The first-ever photograph taken by Raghu Rai
Foremost among these gleanings would be the advice to seek inspiration in the seemingly mundane instead of waiting for a stunning scene or a dramatic event to present itself. The other aspect that he dwells on at some length is the importance of originality — vital in the age of social media and Artificial Intelligence. He makes a crucial difference between being inspired, which he sees as a hunger for creativity that is sparked by another individual, and being a “second-rate copy”, or putting aside personal instinct to traverse a path shown by someone else. In his conversations with Singh, Rai underlines the importance of taking a step back and not being weighed down by the harsh reality that photojournalists encounter. However, he also admits candidly that such objectivity is not always easy to attain — the anti-Sikh riots and his son being injured while covering the demolition of the Babri masjid were occasions that shook Rai’s unflappable core.

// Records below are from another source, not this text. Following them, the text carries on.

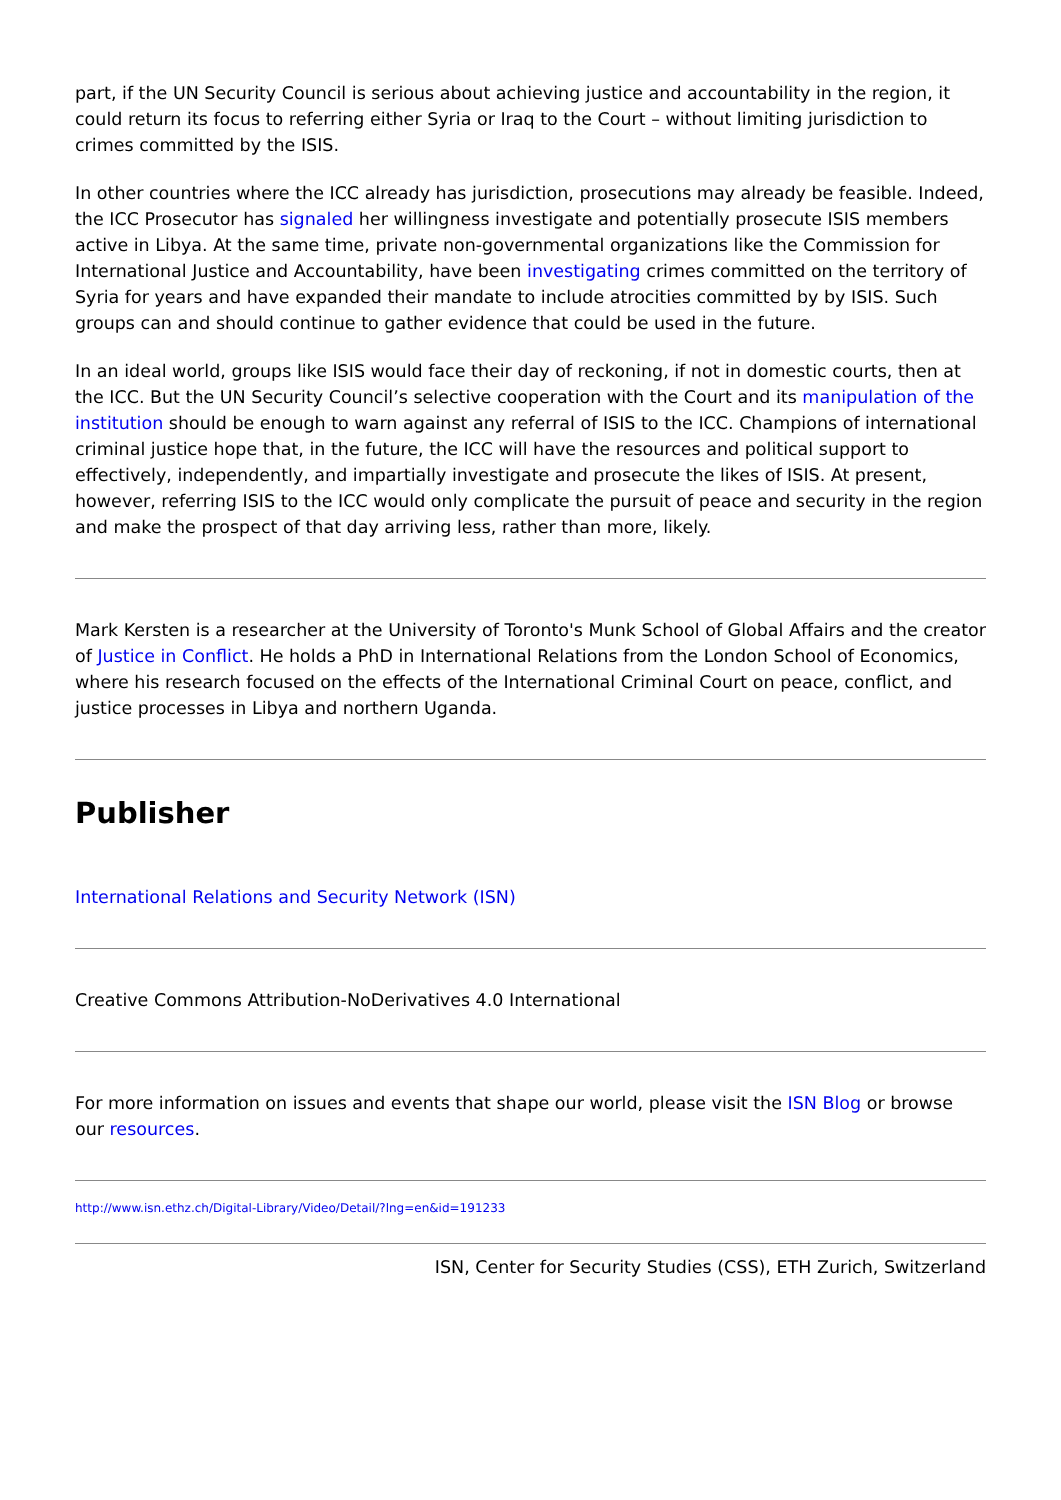part, if the UN Security Council is serious about achieving justice and accountability in the region, it could return its focus to referring either Syria or Iraq to the Court – without limiting jurisdiction to crimes committed by the ISIS.
In other countries where the ICC already has jurisdiction, prosecutions may already be feasible. Indeed, the ICC Prosecutor has signaled her willingness investigate and potentially prosecute ISIS members active in Libya. At the same time, private non-governmental organizations like the Commission for International Justice and Accountability, have been investigating crimes committed on the territory of Syria for years and have expanded their mandate to include atrocities committed by by ISIS. Such groups can and should continue to gather evidence that could be used in the future.
In an ideal world, groups like ISIS would face their day of reckoning, if not in domestic courts, then at the ICC. But the UN Security Council’s selective cooperation with the Court and its manipulation of the institution should be enough to warn against any referral of ISIS to the ICC. Champions of international criminal justice hope that, in the future, the ICC will have the resources and political support to effectively, independently, and impartially investigate and prosecute the likes of ISIS. At present, however, referring ISIS to the ICC would only complicate the pursuit of peace and security in the region and make the prospect of that day arriving less, rather than more, likely.
Mark Kersten is a researcher at the University of Toronto's Munk School of Global Affairs and the creator of Justice in Conflict. He holds a PhD in International Relations from the London School of Economics, where his research focused on the effects of the International Criminal Court on peace, conflict, and justice processes in Libya and northern Uganda.
Publisher
International Relations and Security Network (ISN)
Creative Commons Attribution-NoDerivatives 4.0 International
For more information on issues and events that shape our world, please visit the ISN Blog or browse our resources.
http://www.isn.ethz.ch/Digital-Library/Video/Detail/?lng=en&id=191233
ISN, Center for Security Studies (CSS), ETH Zurich, Switzerland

The chapters that really come alive are the ones that cover his years in journalism. Anecdotes about some of the stalwarts of Indian journalism — Kuldip Nayar, Evan Charlton, R.N. Sharma — including their manner of speaking, and reminiscences about the newsroom as it used to be make for fascinating reading. What comes out is the prejudice that existed about photojournalists and their political acumen. But Rai shows that those looking at politics unfold on the ground through their viewfinders often have a keen understanding of the political undercurrents that a news desk cannot sense. It is this understanding that led Rai to take some of the most iconic photos of Indira Gandhi throughout her career.

NDIA. Bhopal. 2001. Skulls discarded after research at the Hamida Hospital. Medical experts believe that the toxic gas inhaled by the people of Bhopal may have affected the brain taken by Raghu Rai
Rai is evidently a deeply spiritual person — he counts Mother Teresa and Dalai Lama among his mentors in this book — although his spirituality has been reshaped in the course of his life: from being someone who believed that his exploration was his “dharam”, he went on to find spirituality all around him and sought to capture it through his photographs. But his belief in his later life that his ‘guruji’, Nirmal Singh Maharaj, could cure terminal ailments and, in fact, had rid a man of his paralysis by using Rai as a medium strain at credulity.
Perhaps this is why it is inadvisable to peer behind a magician’s curtain.